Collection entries

-- Opening Marker --

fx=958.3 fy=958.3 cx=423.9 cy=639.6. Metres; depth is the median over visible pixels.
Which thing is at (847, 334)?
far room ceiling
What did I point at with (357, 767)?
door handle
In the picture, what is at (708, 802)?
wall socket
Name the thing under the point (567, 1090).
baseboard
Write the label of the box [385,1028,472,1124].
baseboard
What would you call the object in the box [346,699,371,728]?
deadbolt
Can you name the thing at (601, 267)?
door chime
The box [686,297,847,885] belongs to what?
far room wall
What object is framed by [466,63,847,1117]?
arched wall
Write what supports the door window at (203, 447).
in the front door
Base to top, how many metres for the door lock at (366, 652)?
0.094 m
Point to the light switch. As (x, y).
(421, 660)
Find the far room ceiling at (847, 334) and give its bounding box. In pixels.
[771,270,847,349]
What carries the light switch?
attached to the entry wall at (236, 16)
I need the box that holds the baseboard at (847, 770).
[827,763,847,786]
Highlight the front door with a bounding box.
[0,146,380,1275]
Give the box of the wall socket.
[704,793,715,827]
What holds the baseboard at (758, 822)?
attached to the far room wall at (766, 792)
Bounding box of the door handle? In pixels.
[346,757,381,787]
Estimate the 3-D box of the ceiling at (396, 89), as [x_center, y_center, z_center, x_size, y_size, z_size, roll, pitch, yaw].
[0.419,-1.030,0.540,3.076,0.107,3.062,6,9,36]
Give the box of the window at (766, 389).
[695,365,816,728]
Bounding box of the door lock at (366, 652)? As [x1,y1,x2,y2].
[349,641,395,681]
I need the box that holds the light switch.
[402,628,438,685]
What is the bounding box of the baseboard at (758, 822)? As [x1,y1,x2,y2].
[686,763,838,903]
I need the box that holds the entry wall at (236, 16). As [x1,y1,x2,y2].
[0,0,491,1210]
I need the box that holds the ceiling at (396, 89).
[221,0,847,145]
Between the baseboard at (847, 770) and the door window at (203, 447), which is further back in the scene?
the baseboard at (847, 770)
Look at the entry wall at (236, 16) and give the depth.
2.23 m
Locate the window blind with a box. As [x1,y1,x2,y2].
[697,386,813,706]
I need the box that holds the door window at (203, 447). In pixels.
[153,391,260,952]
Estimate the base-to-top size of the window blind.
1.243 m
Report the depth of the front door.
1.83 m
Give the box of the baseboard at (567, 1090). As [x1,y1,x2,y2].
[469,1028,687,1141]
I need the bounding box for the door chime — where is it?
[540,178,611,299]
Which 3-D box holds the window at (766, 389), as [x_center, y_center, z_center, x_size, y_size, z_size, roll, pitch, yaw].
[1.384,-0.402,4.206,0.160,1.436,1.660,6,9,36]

-- Closing Marker --

= Exercise objective =
Copy out every record above exactly as written.

= Exercise result =
fx=958.3 fy=958.3 cx=423.9 cy=639.6. Metres; depth is the median over visible pixels.
Which thing is at (847, 334)?
far room ceiling
What did I point at with (357, 767)?
door handle
In the picture, what is at (708, 802)?
wall socket
Name the thing under the point (567, 1090).
baseboard
Write the label of the box [385,1028,472,1124].
baseboard
What would you call the object in the box [346,699,371,728]?
deadbolt
Can you name the thing at (601, 267)?
door chime
The box [686,297,847,885] belongs to what?
far room wall
What object is framed by [466,63,847,1117]?
arched wall
Write what supports the door window at (203, 447).
in the front door
Base to top, how many metres for the door lock at (366, 652)?
0.094 m
Point to the light switch. As (x, y).
(421, 660)
Find the far room ceiling at (847, 334) and give its bounding box. In pixels.
[771,270,847,349]
What carries the light switch?
attached to the entry wall at (236, 16)
I need the box that holds the baseboard at (847, 770).
[827,763,847,786]
Highlight the front door with a bounding box.
[0,146,380,1275]
Give the box of the wall socket.
[704,793,715,827]
What holds the baseboard at (758, 822)?
attached to the far room wall at (766, 792)
Bounding box of the door handle? In pixels.
[346,757,381,787]
Estimate the 3-D box of the ceiling at (396, 89), as [x_center, y_center, z_center, x_size, y_size, z_size, roll, pitch, yaw].
[0.419,-1.030,0.540,3.076,0.107,3.062,6,9,36]
Give the box of the window at (766, 389).
[695,365,816,728]
Bounding box of the door lock at (366, 652)? As [x1,y1,x2,y2].
[349,641,395,681]
I need the box that holds the light switch.
[402,628,438,685]
What is the bounding box of the baseboard at (758, 822)? As [x1,y1,x2,y2].
[686,763,838,903]
I need the box that holds the entry wall at (236, 16). As [x1,y1,x2,y2].
[0,0,491,1210]
I need the box that holds the ceiling at (396, 89).
[221,0,847,145]
Between the baseboard at (847, 770) and the door window at (203, 447), which is further back in the scene?
the baseboard at (847, 770)
Look at the entry wall at (236, 16) and give the depth.
2.23 m
Locate the window blind with a box. As [x1,y1,x2,y2].
[697,386,813,706]
I need the box that holds the door window at (203, 447). In pixels.
[153,391,260,952]
Estimate the base-to-top size of the window blind.
1.243 m
Report the depth of the front door.
1.83 m
Give the box of the baseboard at (567, 1090). As [x1,y1,x2,y2].
[469,1028,687,1141]
I need the bounding box for the door chime — where is it?
[540,178,611,299]
Which 3-D box holds the window at (766, 389), as [x_center, y_center, z_center, x_size, y_size, z_size, roll, pitch, yaw].
[1.384,-0.402,4.206,0.160,1.436,1.660,6,9,36]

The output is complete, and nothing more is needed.